BOERO L; GOUTMAN J; ELGOYHEN AB; GOMEZ CASATI ME

Congreso; XXX Congreso Anual de la Sociedad Argentina de Investigación en Neurociencia; 2015

Noise induced hearing loss (NIHL) is a major public health problem. Here, we intend to address the role of the efferent olivocochlear system in NIHL. We made use of a murine model of enhanced noise protection, the Chrna9L9?T knock-in (KI), a mouse in which the α9 nicotinic receptor subunit bears a mutation and leads to enhanced medial efferent activity and a mouse model lacking the 9 subunit of the nicotinic receptor (Chrna9 knockout (KO)). We exposed WT, Chrna9L9?T KI and α9 KO mice to loud sounds (1-16 kHz, 100 dB SPL, 1hr) and measured auditory brainstem responses (ABR), which reflect synchronized discharges from neurons along the auditory pathway.
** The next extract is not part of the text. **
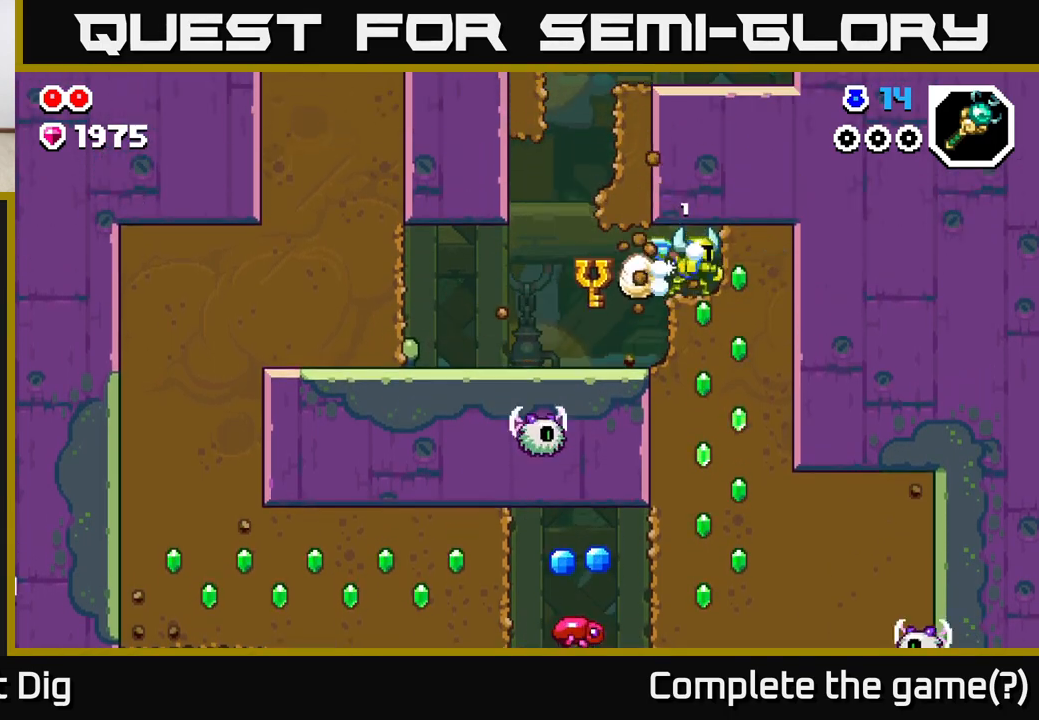
{"buttons": ["X"], "left_stick": "down", "right_stick": "center", "events": [[33, "X", "down"], [167, "X", "up"], [267, "X", "down"], [383, "X", "up"], [467, "X", "down"]]}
We also tested outer hair cell function by recording the distortion product otoacoustic emissions (DPOAEs). Acoustic trauma produced large auditory threshold shifts in WT and Chrna9 KO mice one day after exposure. However, one week later, thresholds returned to normal in WT, whereas in the Chrna9 KO they did not recover. In contrast, Chrna9L9?T KI mice were resistant to the same noise exposure. Suprathreshold ABR amplitudes were reduced in both WT and Chrna9 KO mice 1 day and a week after exposure, suggesting an irreversible loss of cochlear nerve synapses, but the Chrna9L9?T KI mice showed no changes following noise trauma. Finally, we used immunohistochemistry to visualize efferent neurons and found disorganized terminals after trauma. These findings will contribute to the understanding of the role of the efferent system.